Alan Astro has compiled the first anthology of Latin American Yiddish writings translated into English. Included are works of fiction, poetry, and nonfiction from Argentina, Brazil, Chile, Mexico, Uruguay, and Cuba, with one brief memoir by a Russian rabbi who arrived in San Antonio, Texas, in 1910. Literature has always served as a refuge for Yiddish speakers, and the Yiddish literature of Latin America reflects the writers' assertions of their political rights.
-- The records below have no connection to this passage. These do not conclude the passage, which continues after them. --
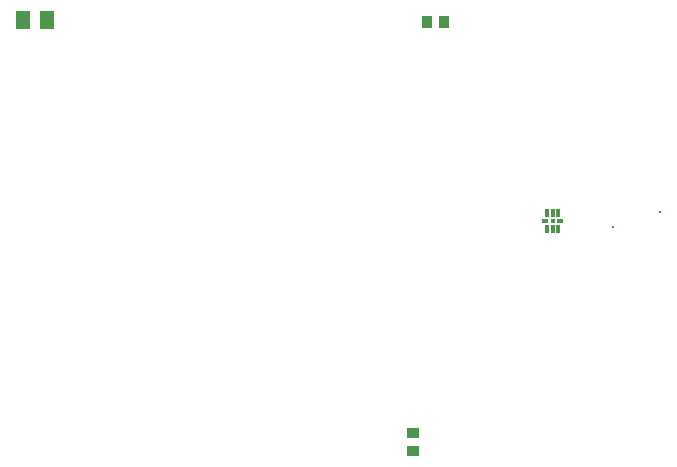
<source format=gts>
G04 Layer: TopSolderMaskLayer*
G04 EasyEDA v6.5.44, 2024-08-16 12:26:17*
G04 7e42b9d55ad24638b13205517f627361,2d8cd5a3a09a4cbeba5460295dcbb1e6,10*
G04 Gerber Generator version 0.2*
G04 Scale: 100 percent, Rotated: No, Reflected: No *
G04 Dimensions in millimeters *
G04 leading zeros omitted , absolute positions ,4 integer and 5 decimal *
%FSLAX45Y45*%
%MOMM*%

%AMMACRO1*4,1,8,-0.4211,-0.5009,-0.4509,-0.4709,-0.4509,0.4712,-0.4211,0.5009,0.4209,0.5009,0.4509,0.4712,0.4509,-0.4709,0.4209,-0.5009,-0.4211,-0.5009,0*%
%AMMACRO2*4,1,8,-0.5211,-0.7506,-0.5508,-0.7206,-0.5508,0.7209,-0.5211,0.7506,0.5208,0.7506,0.5508,0.7209,0.5508,-0.7206,0.5208,-0.7506,-0.5211,-0.7506,0*%
%AMMACRO3*4,1,8,-0.4531,-0.454,-0.4829,-0.4241,-0.4829,0.4243,-0.4531,0.454,0.4529,0.454,0.4829,0.4243,0.4829,-0.4241,0.4529,-0.454,-0.4531,-0.454,0*%
%AMMACRO4*4,1,8,-0.161,-0.3007,-0.1908,-0.2708,-0.1908,0.271,-0.161,0.3007,0.1608,0.3007,0.1908,0.271,0.1908,-0.2708,0.1608,-0.3007,-0.161,-0.3007,0*%
%AMMACRO5*4,1,8,-0.2461,-0.2008,-0.2758,-0.1708,-0.2758,0.1711,-0.2461,0.2008,0.2459,0.2008,0.2758,0.1711,0.2758,-0.1708,0.2459,-0.2008,-0.2461,-0.2008,0*%
%AMMACRO6*4,1,8,-0.1711,-0.2009,-0.2008,-0.1709,-0.2008,0.1712,-0.1711,0.2009,0.1708,0.2009,0.2008,0.1712,0.2008,-0.1709,0.1708,-0.2009,-0.1711,-0.2009,0*%
%ADD10C,0.3000*%
%ADD11MACRO1*%
%ADD12MACRO2*%
%ADD13MACRO3*%
%ADD14MACRO4*%
%ADD15MACRO5*%
%ADD16MACRO6*%

%LPD*%
D10*
G01*
X6024879Y-2567939D03*
G01*
X6418300Y-2440101D03*
D11*
G01*
X4451197Y-825500D03*
G01*
X4591202Y-825500D03*
D12*
G01*
X1025283Y-812800D03*
G01*
X1235341Y-812800D03*
D13*
G01*
X4330700Y-4456823D03*
G01*
X4330700Y-4306176D03*
D14*
G01*
X5561787Y-2449601D03*
G01*
X5511800Y-2449601D03*
G01*
X5461812Y-2449601D03*
D15*
G01*
X5451805Y-2514587D03*
D14*
G01*
X5461787Y-2579598D03*
G01*
X5511800Y-2579598D03*
G01*
X5561787Y-2579598D03*
D15*
G01*
X5571794Y-2514587D03*
D16*
G01*
X5511812Y-2514600D03*
M02*

</source>
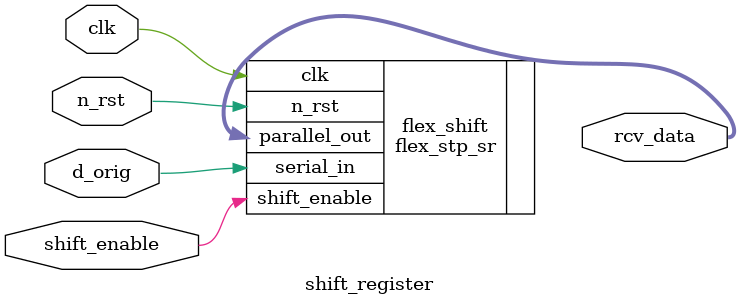
<source format=sv>


module shift_register (input wire clk, input wire n_rst,
    input wire shift_enable, input wire d_orig, output reg[7:0] rcv_data
);

flex_stp_sr flex_shift (.clk(clk), .n_rst(n_rst), 
                        .shift_enable(shift_enable),
                        .serial_in(d_orig), .parallel_out(rcv_data)
                    );
endmodule  

</source>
Stories depicting working-class life in Buenos Aires are reminiscent of the work of New York writers like Abraham Cahan (founder of Jewish Daily Forward) or Henry Roth (author of Call It Sleep). Yiddish South of the Border features a fascinating assortment of peddlers and moneylenders. The central figure in "Jésus," by Pinkhes Berniker, is a rabbi in Cuba who makes a fortune selling Catholic icons because his beard reminds the peasants of Jesus. Other stories involve a peddler selling goods on the installment plan and Jewish involvement in money lending and prostitution. A large number of Jews in Latin America established agricultural colonies, the best known of which was a project known as the Jewish Colonization Association (JCA) developed by the Argentine Jewish railroad millionaire, Baron de Hirsch. The JCA facilitated mass emigration of Jews from Russia to agricultural colonies in Argentina. Finally, themes of identity permeate this literature. In Latin America, Ashkenazic immigrants, Jews from France, Germany, and Eastern Europe, explore their possible links to the Crypto Jews who came to the New World to escape the Inquisition.